■ **Exercise prompt**
Nothing outside the range is wanted. Repeat exactly the lines below from the one with "ring tip: (970, 768)" through the one with "middle dip: (288, 246)".

■ **Listed records**
○ ○ ○

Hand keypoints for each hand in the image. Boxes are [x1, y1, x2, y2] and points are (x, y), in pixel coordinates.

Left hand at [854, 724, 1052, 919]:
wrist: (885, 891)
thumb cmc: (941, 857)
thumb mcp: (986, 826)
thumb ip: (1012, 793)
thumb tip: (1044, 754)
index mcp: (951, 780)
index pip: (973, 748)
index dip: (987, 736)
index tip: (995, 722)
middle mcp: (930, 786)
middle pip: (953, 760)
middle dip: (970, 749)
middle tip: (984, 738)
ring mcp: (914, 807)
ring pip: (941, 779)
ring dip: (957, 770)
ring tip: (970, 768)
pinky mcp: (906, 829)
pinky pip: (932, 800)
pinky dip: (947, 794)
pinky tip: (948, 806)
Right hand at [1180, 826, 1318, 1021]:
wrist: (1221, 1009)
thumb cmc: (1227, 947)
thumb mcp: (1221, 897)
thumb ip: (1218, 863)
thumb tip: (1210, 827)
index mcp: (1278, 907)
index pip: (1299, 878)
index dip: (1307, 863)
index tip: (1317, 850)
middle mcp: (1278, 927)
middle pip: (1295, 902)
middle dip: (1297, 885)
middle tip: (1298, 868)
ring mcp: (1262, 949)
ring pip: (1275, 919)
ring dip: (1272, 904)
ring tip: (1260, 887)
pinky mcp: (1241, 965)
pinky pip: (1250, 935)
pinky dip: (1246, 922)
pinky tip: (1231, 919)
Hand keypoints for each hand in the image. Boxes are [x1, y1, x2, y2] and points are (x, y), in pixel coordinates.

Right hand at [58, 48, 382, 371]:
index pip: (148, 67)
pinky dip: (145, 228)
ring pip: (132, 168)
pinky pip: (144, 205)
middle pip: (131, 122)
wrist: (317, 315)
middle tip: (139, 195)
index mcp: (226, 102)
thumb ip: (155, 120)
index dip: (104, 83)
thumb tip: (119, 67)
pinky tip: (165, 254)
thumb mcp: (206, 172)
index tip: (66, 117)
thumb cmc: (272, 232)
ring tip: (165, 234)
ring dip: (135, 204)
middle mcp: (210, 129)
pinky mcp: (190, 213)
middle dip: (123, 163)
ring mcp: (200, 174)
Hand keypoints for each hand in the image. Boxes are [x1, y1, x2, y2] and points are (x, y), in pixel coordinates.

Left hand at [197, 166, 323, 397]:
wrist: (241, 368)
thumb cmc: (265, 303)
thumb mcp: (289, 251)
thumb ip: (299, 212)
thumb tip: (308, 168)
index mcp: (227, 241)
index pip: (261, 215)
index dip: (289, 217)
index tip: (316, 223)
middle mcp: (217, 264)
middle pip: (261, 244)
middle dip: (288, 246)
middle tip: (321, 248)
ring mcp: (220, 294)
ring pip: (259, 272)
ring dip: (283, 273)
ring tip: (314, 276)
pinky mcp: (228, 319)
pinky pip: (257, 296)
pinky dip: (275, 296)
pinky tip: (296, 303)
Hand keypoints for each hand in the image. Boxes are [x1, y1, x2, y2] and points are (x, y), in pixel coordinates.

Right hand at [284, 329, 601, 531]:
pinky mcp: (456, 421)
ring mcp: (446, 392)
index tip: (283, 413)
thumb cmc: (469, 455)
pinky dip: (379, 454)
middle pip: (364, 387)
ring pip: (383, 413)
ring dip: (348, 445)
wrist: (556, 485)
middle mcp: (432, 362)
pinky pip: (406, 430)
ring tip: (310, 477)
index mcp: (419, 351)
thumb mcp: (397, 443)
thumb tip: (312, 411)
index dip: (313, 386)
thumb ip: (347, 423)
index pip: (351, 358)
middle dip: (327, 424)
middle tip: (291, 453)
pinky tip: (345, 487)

○ ○ ○

■ **Response to this task**
ring tip: (970, 768)
pinky mcp: (906, 829)
pinky pip: (932, 800)
pinky dip: (947, 794)
pinky tip: (948, 806)
Right hand at [1180, 826, 1318, 1021]:
wrist: (1221, 1009)
thumb cmc: (1227, 947)
thumb mcp: (1221, 897)
thumb ip: (1218, 863)
thumb tip: (1210, 827)
index mcp: (1278, 907)
index pip: (1299, 878)
index dip: (1307, 863)
index tip: (1317, 850)
middle mcp: (1278, 927)
middle pip: (1295, 902)
middle dip: (1297, 885)
middle tip: (1298, 868)
ring mcp: (1262, 949)
ring pip: (1275, 919)
ring dip: (1272, 904)
ring tip: (1260, 887)
pinky mcp: (1241, 965)
pinky pip: (1250, 935)
pinky dip: (1246, 922)
pinky tip: (1231, 919)
Hand keypoints for each hand in the image. Boxes are [x1, y1, x2, y2] and points are (x, y), in pixel coordinates.

Right hand at [58, 48, 382, 371]:
index pip: (148, 67)
pinky dip: (145, 228)
ring pip: (132, 168)
pinky pip: (144, 205)
middle pip: (131, 122)
wrist: (317, 315)
middle tip: (139, 195)
index mcp: (226, 102)
thumb ip: (155, 120)
index dip: (104, 83)
thumb tip: (119, 67)
pinky tip: (165, 254)
thumb mcp: (206, 172)
index tip: (66, 117)
thumb cmc: (272, 232)
ring tip: (165, 234)
ring dip: (135, 204)
middle mcp: (210, 129)
pinky mcp: (190, 213)
middle dip: (123, 163)
ring mcp: (200, 174)
Hand keypoints for each hand in the image. Boxes are [x1, y1, x2, y2] and points are (x, y), in pixel coordinates.

Left hand at [197, 166, 323, 397]:
wrist: (241, 368)
thumb cmc: (265, 303)
thumb mcp: (289, 251)
thumb ip: (299, 212)
thumb tip: (308, 168)
index mcp: (227, 241)
index pip: (261, 215)
index dip: (289, 217)
index tip: (316, 223)
middle mcp: (217, 264)
middle pip: (261, 244)
middle dip: (288, 246)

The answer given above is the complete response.